- **Brano fornito**:
________
Ma non c'è in realtà nulla che possa in qualche modo giustificare l'accaduto.... e fa paura vedere oggi il viso sereno e compiaciuto del colpevole, dopo aver compiuto un tanto orribile atto... il viso di chi non capisce ancora l'assoluta inutilità delle sue azioni.

Io credo che non si difendano il vecchio continente e la sua identità dall'emigrazione africana, né con le barricate, né con la pratica dell'integrazione senza limiti e riserve.

Vale, secondo me, anche nei movimenti dei popoli, il principio dei vasi comunicanti: se non è possibile interrompere il collegamento, il contenuto tenderà a disporsi all'interno di tutti i vasi... e quelli meno pieni si riempiranno e quelli più ricolmi all'opposto si svuoteranno... solo se i livelli saranno simili, gli scambi saranno assai ridotti.

E questo è il punto: è responsabilità di chi è poco numeroso (poco voluminoso) o di chi lo è troppo, se si verificano degli spostamenti?

Occorre chiedersi se non sia il mondo occidentale anzitutto a suicidare se stesso e a contraddire i suoi principi, seguendo i nuovi idoli della vanità, dell'egocentrismo, dell'individualismo, della ricerca della massima soddisfazione del singolo attraverso l'acquisizione compulsiva di beni, poteri, piaceri... elementi questi che messi insieme danno un solo risultato: lo sviamento dalle leggi naturali che presiedono alla prosecuzione della specie... un'impotenza generandi frutto di una neo-cultura che deforma la realtà umana, dove la maggior ricchezza e varietà di vita diventano un freno anzichè un incentivo alla continuazione.
________
- **Record mostrati**:

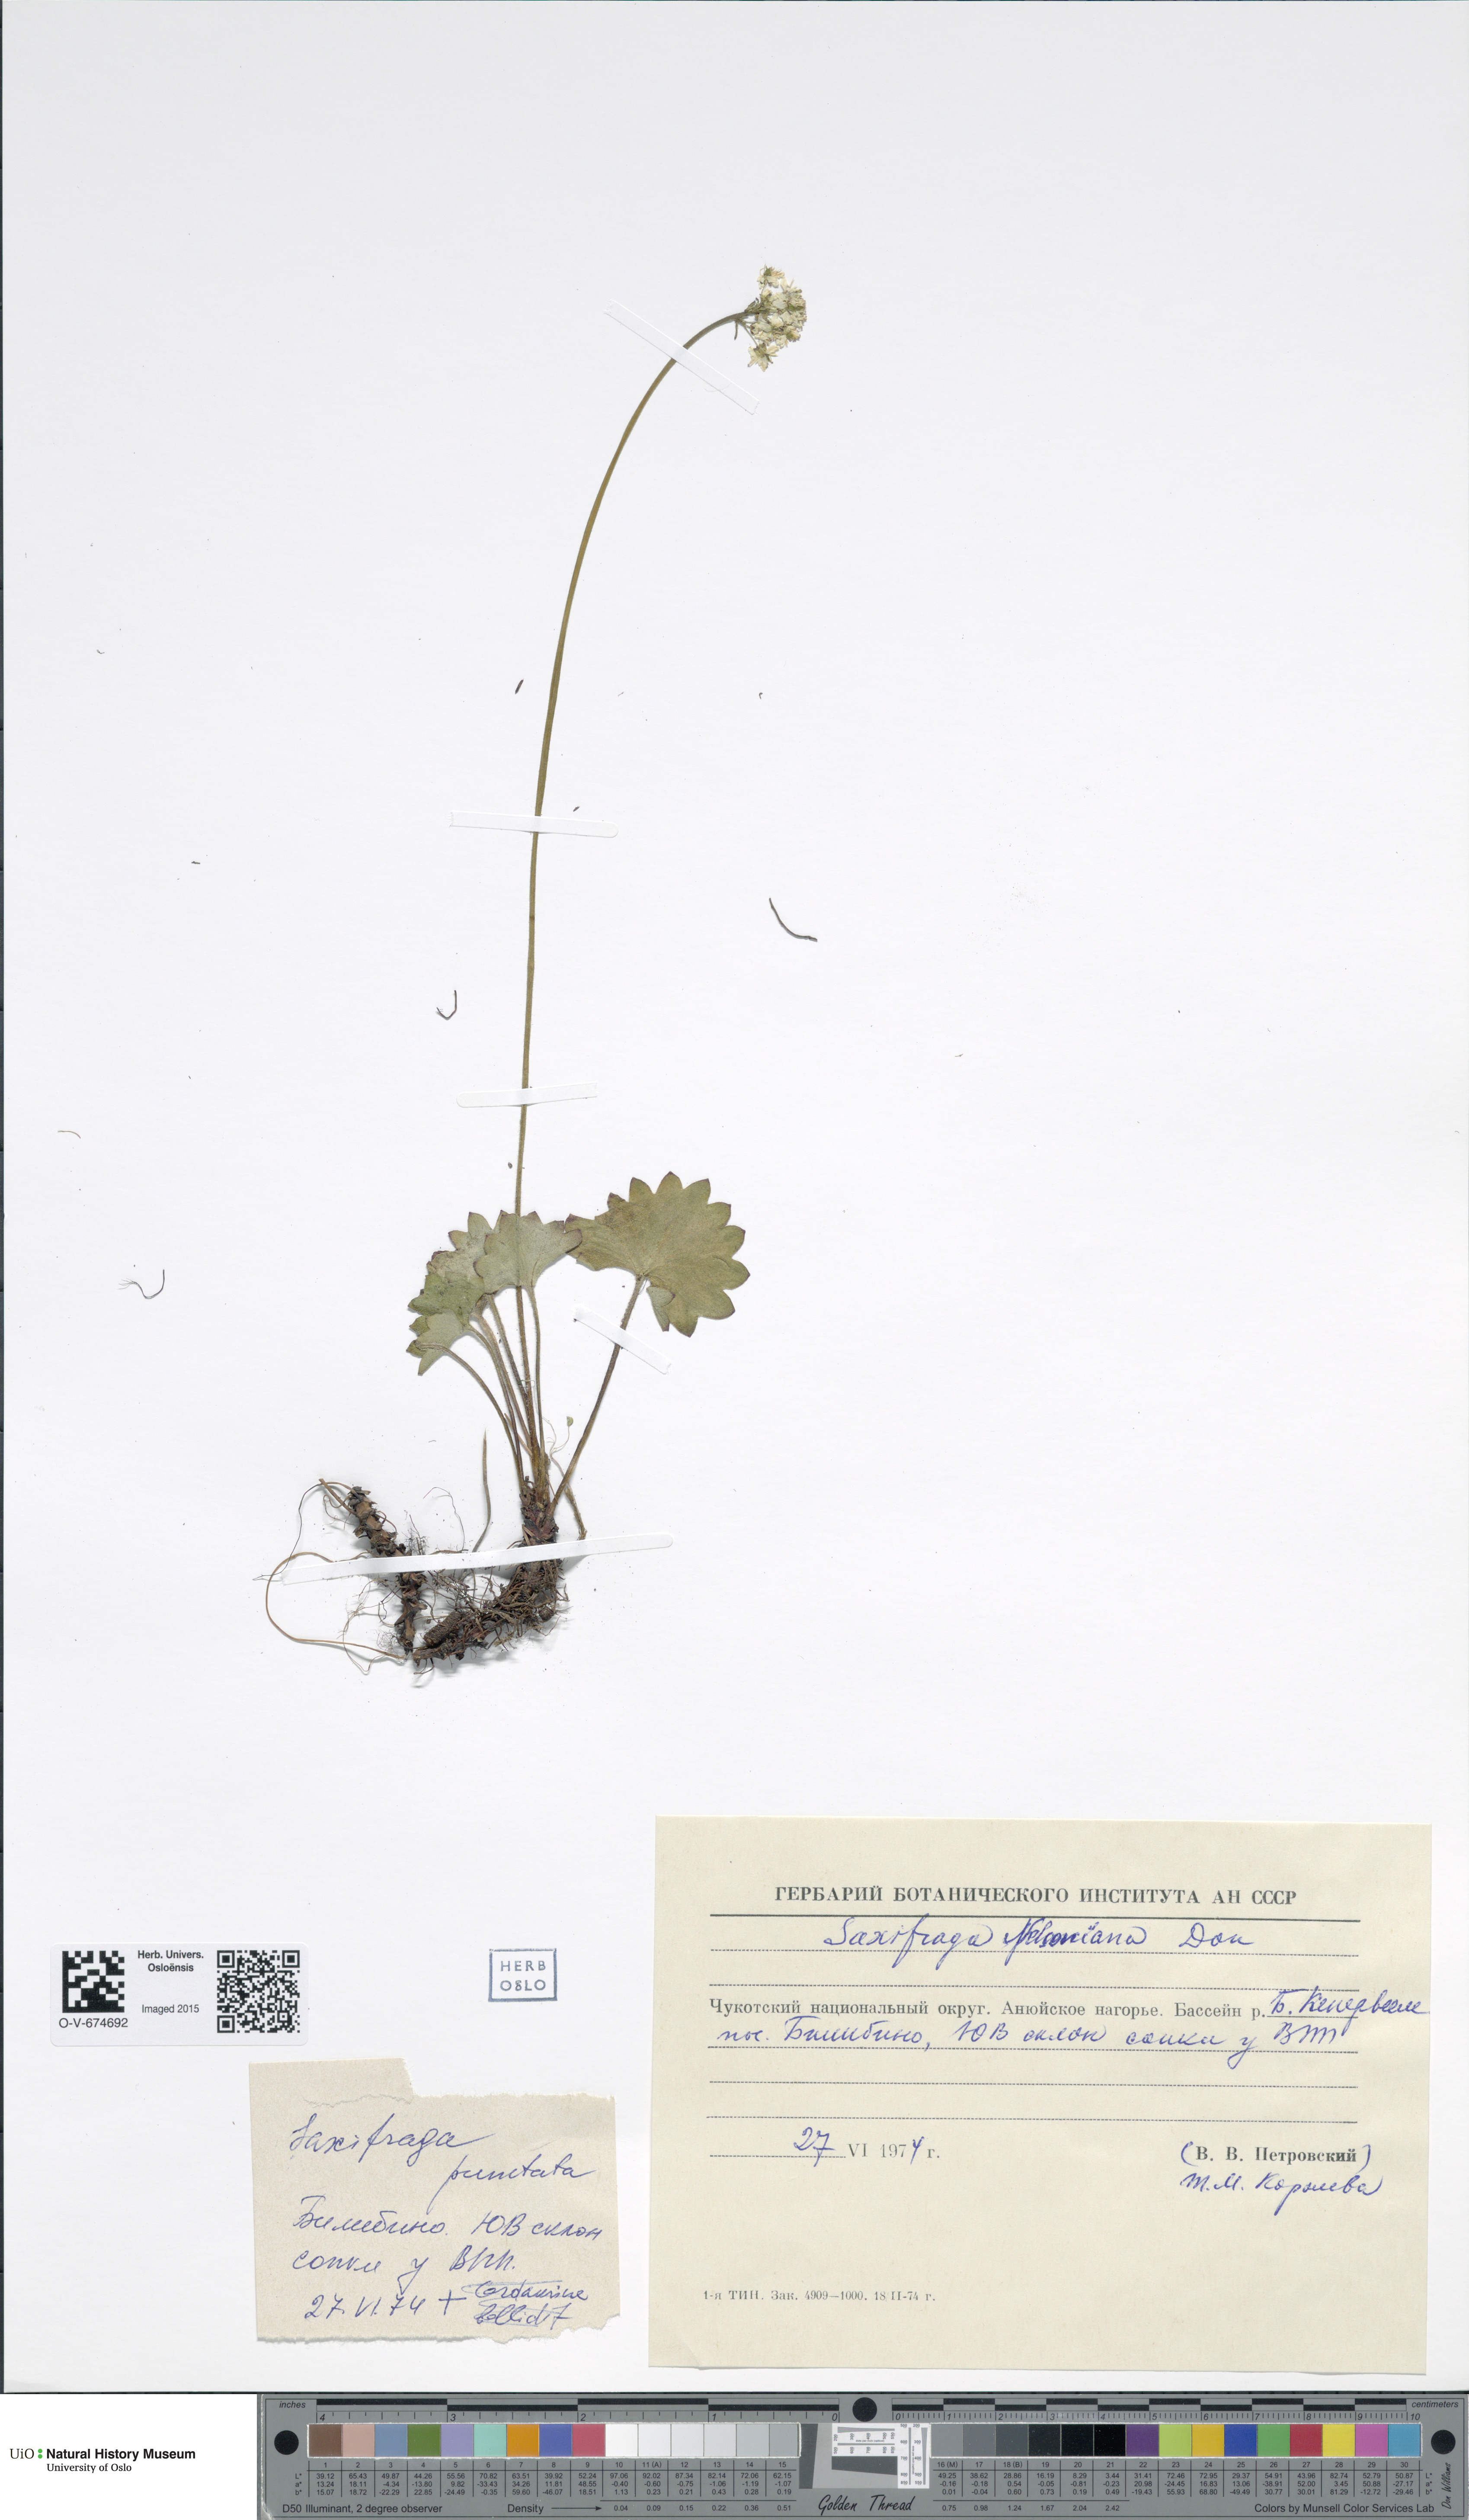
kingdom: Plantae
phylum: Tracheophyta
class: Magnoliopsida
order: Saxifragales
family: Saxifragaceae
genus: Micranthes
________
- **Compito da svolgere**:
Elenca tutti i "nuovi idoli" che, secondo il brano sull'emigrazione africana, il mondo occidentale sta seguendo.

- **Compito svolto**:
- la vanità
- l'egocentrismo
- l'individualismo
- la ricerca della massima soddisfazione del singolo attraverso l'acquisizione compulsiva di beni, poteri, piaceri